Some of the species have been labeled as endangered.

DeVito and other researchers have been using radio transmitters attached to the reptiles to learn more about how they move and where they go. Thanks in part to Drexel University, expansion of the transmitter program has allowed researchers to keep tabs on about 30 snakes.

DeVito said roads and development are the biggest enemy of snakes in New Jersey. "We have to conserve their habitats, and then we have to reconnect their habitats."

He said in many parts of New Jersey there are almost no species left because there's just no place for them to live.

"They couldn't possibly survive in highly suburbanized areas because of all the traffic and roads and things like that. There are a couple of very small species, the northern brown snake and garter snake and maybe one or two other species that could conceivably live in very large urban parks."
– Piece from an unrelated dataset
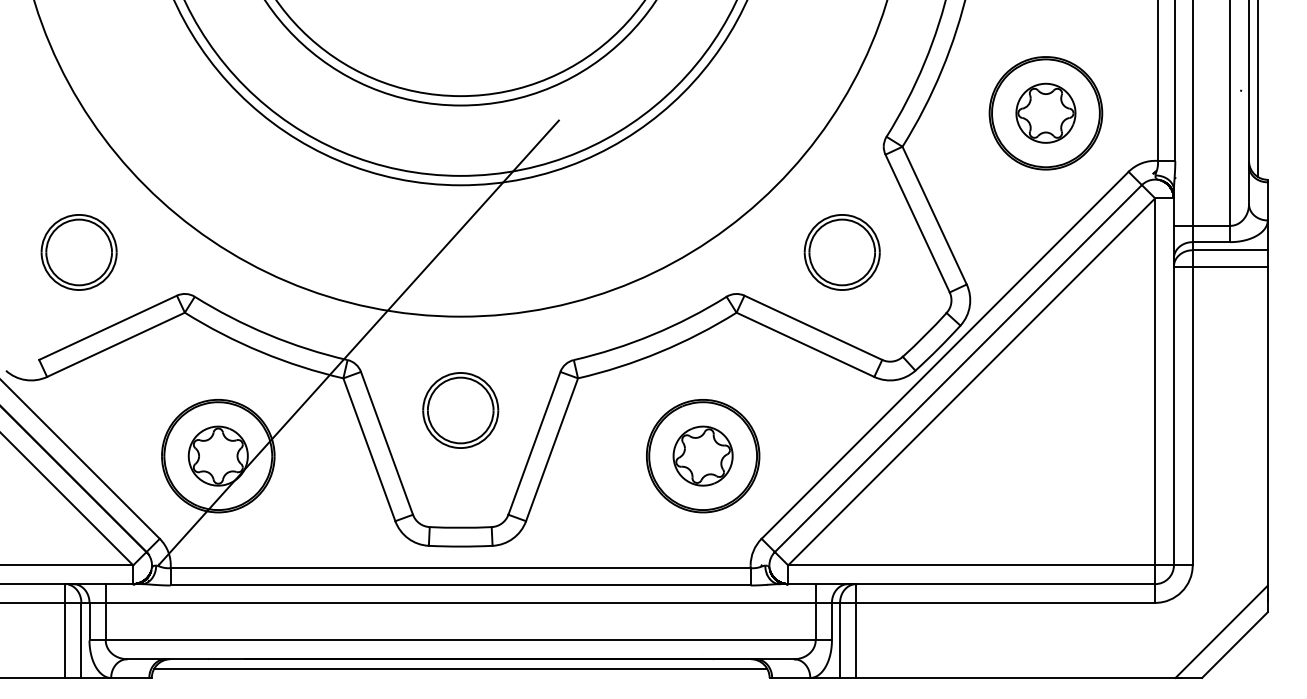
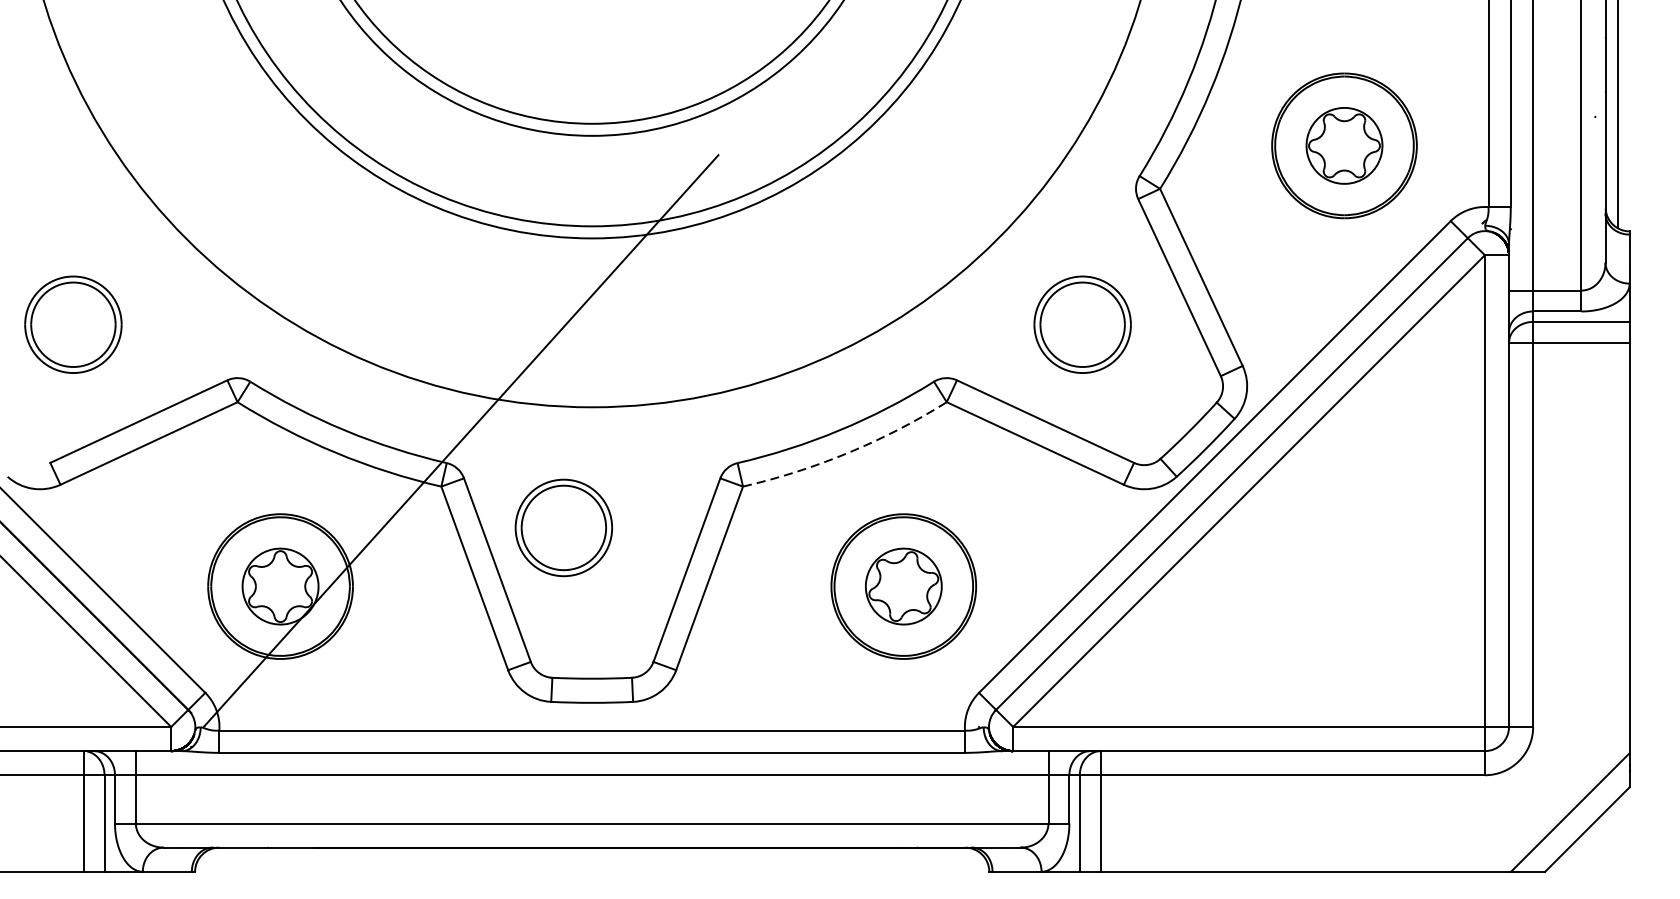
part: (78, 252) -> (72, 324), moved
arc: (660, 352) -> (848, 453), solid -> dashed
part: (460, 410) -> (563, 527), moved
line: (460, 668) -> (591, 859), removed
Do poisonous snakes exist in New Jersey?

According to DeVito, the timber rattlesnake in the Pinelands is poisonous and so are some copperheads in the northern mountains. The timber rattlesnake is classified as endangered in the state, and the copperhead is extremely secretive, and is classified as "special concern." DeVito said the copperhead is likely to be highly threatened or endangered, but more information is needed.

Snakes aren't the only things lurking in the Pinelands.

"There are a few species of lizard. There are another three or four dozen species of reptiles and amphibians that are pretty fascinating. A few hundred species of birds and quite a number of species of fish that are incredibly rare and unique and only live in the acid waters.